## [PROBLEM TO WORK ON]
Answer these questions using the article on construction lending that follows.
(a) Which kinds of lenders does the article name as providing financing packages for ground-up developments?
(b) On what date was Otera Capital's $750 million loan announced?
(c) How much construction financing did Tishman Speyer line up for its Washington, DC retail renovation?

## [TEXT EXTRACT]
Construction lending sees green shoots

Recent financing for ground-up developments include a $750m loan funded by Otera Capital for the first phase of Tishman Speyer’s Harvard University Enterprise Research Campus.

Construction lending appears to be rebounding in the US commercial real estate market, with banks, debt funds, insurance companies and other lenders providing substantial financing packages for ground-up developments.

Among the financings completed was a $750 million construction loan funded by Otera Capital to fund the first phase of Tishman Speyer’s Harvard University Enterprise Research Campus. The loan, announced on June 16, is the largest construction financing to be completed this year and will allow the New York manager to complete the project over the next three years. Tishman Speyer also lined up $150 million of construction financing for a Washington, DC retail renovation.

## [DATA EXCERPT]
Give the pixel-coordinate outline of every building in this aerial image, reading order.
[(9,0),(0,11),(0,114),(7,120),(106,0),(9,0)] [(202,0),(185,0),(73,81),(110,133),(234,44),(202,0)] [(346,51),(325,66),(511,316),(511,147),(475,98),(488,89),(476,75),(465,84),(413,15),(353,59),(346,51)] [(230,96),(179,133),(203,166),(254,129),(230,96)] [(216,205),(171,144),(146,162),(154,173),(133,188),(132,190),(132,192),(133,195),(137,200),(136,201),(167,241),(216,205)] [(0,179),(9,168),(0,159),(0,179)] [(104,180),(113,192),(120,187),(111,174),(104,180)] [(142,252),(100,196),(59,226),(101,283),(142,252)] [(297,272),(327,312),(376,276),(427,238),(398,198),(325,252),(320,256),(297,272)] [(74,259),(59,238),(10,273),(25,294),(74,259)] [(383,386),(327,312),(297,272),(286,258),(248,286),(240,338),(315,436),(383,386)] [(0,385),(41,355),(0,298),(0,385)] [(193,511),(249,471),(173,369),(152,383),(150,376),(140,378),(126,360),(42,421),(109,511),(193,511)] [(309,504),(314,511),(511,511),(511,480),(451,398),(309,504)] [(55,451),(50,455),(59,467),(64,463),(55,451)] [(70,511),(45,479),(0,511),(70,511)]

## [EXERCISE RESPONSE]
(a) Banks, debt funds, insurance companies and other lenders.
(b) June 16.
(c) $150 million.